* _ASSIGNED TASK_: Repeat precisely the span of lines below that opens with the line containing "immunohistochemistry histopathology image" and closes with the line containing "shows no significant", both included.

* _DATA EXTRACT_:
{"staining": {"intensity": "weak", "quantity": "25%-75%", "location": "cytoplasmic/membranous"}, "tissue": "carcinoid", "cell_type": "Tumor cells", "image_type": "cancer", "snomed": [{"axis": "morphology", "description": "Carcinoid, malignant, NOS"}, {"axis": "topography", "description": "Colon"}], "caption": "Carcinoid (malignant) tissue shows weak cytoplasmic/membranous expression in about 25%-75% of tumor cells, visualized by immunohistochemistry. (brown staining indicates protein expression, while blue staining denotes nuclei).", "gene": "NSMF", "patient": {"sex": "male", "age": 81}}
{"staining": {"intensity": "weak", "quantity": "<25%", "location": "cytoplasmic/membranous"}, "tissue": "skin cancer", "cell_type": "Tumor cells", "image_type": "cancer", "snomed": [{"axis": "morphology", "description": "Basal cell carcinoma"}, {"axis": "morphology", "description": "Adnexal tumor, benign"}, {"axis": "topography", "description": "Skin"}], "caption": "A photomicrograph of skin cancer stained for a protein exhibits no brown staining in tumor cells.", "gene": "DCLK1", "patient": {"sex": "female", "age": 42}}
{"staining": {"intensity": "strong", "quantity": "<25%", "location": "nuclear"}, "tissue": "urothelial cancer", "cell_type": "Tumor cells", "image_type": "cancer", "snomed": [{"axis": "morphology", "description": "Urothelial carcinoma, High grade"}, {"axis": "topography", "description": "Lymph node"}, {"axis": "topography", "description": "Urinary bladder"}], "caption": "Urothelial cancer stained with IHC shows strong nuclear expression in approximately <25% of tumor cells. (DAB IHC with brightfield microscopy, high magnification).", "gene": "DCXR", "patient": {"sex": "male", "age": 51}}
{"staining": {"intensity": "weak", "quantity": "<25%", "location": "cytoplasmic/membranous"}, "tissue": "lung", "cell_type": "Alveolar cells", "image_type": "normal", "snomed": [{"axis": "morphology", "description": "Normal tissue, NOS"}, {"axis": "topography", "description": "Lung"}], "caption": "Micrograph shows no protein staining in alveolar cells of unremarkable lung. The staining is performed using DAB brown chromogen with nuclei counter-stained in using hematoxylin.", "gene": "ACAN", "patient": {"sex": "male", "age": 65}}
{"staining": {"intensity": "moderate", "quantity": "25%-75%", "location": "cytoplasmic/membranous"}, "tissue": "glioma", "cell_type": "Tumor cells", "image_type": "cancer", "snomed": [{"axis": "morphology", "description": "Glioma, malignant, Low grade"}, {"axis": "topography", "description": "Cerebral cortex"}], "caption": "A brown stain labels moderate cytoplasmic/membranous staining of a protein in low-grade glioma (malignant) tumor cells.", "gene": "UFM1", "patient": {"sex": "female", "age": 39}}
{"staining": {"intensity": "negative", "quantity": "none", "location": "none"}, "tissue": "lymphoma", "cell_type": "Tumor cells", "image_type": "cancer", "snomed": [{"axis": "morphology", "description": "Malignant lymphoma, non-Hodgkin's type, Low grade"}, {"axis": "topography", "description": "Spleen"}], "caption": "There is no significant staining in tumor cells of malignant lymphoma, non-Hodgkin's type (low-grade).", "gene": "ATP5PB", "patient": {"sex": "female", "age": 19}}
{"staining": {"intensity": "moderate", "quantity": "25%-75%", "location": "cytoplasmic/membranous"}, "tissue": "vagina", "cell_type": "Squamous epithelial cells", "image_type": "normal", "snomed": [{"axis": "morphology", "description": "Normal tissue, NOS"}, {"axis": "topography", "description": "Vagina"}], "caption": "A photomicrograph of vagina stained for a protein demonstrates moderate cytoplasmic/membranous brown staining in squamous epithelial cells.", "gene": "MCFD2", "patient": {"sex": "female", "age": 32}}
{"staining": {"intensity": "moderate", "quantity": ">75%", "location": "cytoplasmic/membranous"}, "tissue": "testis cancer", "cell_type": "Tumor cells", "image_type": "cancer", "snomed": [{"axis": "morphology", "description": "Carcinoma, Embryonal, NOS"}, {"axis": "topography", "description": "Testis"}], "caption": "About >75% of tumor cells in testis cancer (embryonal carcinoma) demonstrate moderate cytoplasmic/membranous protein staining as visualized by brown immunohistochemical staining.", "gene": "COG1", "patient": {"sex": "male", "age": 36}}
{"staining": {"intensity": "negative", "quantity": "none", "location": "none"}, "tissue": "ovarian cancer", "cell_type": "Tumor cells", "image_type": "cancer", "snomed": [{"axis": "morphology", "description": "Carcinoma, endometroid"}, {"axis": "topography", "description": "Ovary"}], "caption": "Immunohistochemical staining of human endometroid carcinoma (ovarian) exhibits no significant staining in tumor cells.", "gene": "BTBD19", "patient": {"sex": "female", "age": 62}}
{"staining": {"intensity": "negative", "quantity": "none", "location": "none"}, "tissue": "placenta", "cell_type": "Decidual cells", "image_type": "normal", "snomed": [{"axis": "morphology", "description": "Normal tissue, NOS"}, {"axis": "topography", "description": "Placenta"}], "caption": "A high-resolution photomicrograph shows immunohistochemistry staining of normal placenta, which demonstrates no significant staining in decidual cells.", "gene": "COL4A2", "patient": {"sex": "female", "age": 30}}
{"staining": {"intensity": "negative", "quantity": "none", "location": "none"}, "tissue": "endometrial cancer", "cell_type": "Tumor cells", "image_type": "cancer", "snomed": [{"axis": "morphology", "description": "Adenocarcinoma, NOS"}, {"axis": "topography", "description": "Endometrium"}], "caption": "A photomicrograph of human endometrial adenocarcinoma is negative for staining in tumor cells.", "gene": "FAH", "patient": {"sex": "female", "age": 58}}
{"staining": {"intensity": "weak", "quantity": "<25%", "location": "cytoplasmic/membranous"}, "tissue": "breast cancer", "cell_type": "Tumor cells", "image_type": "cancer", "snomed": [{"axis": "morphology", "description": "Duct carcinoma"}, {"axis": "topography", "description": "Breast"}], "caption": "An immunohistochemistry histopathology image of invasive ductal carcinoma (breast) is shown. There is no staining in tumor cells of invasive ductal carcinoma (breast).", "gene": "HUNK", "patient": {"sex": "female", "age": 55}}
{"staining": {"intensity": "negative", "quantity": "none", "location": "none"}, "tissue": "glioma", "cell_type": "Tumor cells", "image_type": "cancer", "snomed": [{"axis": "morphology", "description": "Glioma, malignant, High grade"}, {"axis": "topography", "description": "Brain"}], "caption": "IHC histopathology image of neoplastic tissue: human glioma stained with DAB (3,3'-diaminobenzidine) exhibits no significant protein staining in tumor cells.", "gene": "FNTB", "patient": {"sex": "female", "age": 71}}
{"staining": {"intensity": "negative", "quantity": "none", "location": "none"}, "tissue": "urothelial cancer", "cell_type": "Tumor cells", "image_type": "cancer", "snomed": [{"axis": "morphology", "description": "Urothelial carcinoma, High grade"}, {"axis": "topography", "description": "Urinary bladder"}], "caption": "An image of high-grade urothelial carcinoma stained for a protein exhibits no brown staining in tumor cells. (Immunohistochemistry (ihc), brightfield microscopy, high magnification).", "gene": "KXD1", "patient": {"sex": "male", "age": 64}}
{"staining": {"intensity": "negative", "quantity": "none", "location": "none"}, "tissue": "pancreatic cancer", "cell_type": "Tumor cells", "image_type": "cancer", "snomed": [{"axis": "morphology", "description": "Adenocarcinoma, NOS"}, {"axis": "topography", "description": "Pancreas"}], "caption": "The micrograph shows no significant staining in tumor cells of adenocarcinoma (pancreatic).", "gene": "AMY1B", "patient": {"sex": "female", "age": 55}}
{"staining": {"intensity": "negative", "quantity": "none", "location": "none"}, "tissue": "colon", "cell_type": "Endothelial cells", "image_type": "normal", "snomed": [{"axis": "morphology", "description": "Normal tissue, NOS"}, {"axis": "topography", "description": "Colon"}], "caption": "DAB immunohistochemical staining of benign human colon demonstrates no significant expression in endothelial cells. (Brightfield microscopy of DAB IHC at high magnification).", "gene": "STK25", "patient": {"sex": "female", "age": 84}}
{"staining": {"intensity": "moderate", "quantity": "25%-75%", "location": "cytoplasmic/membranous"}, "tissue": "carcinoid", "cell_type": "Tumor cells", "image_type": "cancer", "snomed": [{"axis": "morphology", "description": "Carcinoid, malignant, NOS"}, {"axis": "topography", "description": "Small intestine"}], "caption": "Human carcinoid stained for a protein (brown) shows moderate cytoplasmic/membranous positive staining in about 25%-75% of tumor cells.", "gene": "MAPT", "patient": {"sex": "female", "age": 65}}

* _TASK RESULT_:
{"staining": {"intensity": "weak", "quantity": "<25%", "location": "cytoplasmic/membranous"}, "tissue": "breast cancer", "cell_type": "Tumor cells", "image_type": "cancer", "snomed": [{"axis": "morphology", "description": "Duct carcinoma"}, {"axis": "topography", "description": "Breast"}], "caption": "An immunohistochemistry histopathology image of invasive ductal carcinoma (breast) is shown. There is no staining in tumor cells of invasive ductal carcinoma (breast).", "gene": "HUNK", "patient": {"sex": "female", "age": 55}}
{"staining": {"intensity": "negative", "quantity": "none", "location": "none"}, "tissue": "glioma", "cell_type": "Tumor cells", "image_type": "cancer", "snomed": [{"axis": "morphology", "description": "Glioma, malignant, High grade"}, {"axis": "topography", "description": "Brain"}], "caption": "IHC histopathology image of neoplastic tissue: human glioma stained with DAB (3,3'-diaminobenzidine) exhibits no significant protein staining in tumor cells.", "gene": "FNTB", "patient": {"sex": "female", "age": 71}}
{"staining": {"intensity": "negative", "quantity": "none", "location": "none"}, "tissue": "urothelial cancer", "cell_type": "Tumor cells", "image_type": "cancer", "snomed": [{"axis": "morphology", "description": "Urothelial carcinoma, High grade"}, {"axis": "topography", "description": "Urinary bladder"}], "caption": "An image of high-grade urothelial carcinoma stained for a protein exhibits no brown staining in tumor cells. (Immunohistochemistry (ihc), brightfield microscopy, high magnification).", "gene": "KXD1", "patient": {"sex": "male", "age": 64}}
{"staining": {"intensity": "negative", "quantity": "none", "location": "none"}, "tissue": "pancreatic cancer", "cell_type": "Tumor cells", "image_type": "cancer", "snomed": [{"axis": "morphology", "description": "Adenocarcinoma, NOS"}, {"axis": "topography", "description": "Pancreas"}], "caption": "The micrograph shows no significant staining in tumor cells of adenocarcinoma (pancreatic).", "gene": "AMY1B", "patient": {"sex": "female", "age": 55}}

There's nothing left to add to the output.